> **Directions**: Copy the lines from the one containing "h常設店なら定期点検もバイクカスタムも対応可能" down to the one containing "by: 大阪本館スタッフ", changing "Vブレーキ編" to "ディスクブレーキ編" and leaving everything else the same. Give only those lines.

> **Exercise data**:
# # # # # # #

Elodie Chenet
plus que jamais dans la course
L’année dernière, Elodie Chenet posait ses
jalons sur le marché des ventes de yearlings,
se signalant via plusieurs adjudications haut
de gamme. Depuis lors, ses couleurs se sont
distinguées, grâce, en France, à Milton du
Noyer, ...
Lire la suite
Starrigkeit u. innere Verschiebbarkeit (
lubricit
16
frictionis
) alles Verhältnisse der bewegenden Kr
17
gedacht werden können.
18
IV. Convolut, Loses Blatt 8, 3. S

# # # # # # #

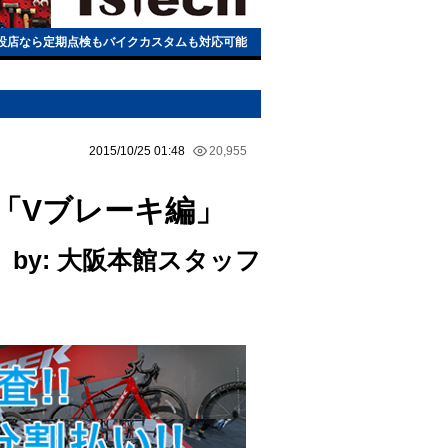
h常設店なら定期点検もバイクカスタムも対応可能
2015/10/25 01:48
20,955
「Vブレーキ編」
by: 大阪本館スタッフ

# # # # # # #

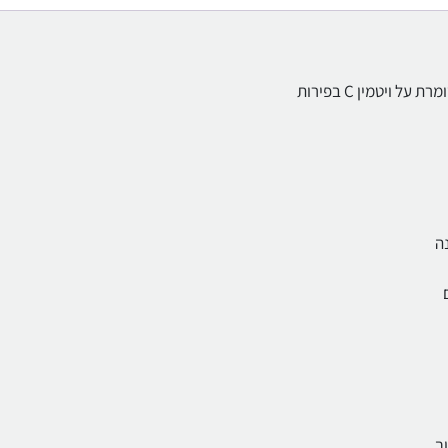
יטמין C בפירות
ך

# # # # # # #

> **Written solution**:
h常設店なら定期点検もバイクカスタムも対応可能
2015/10/25 01:48
20,955
「ディスクブレーキ編」
by: 大阪本館スタッフ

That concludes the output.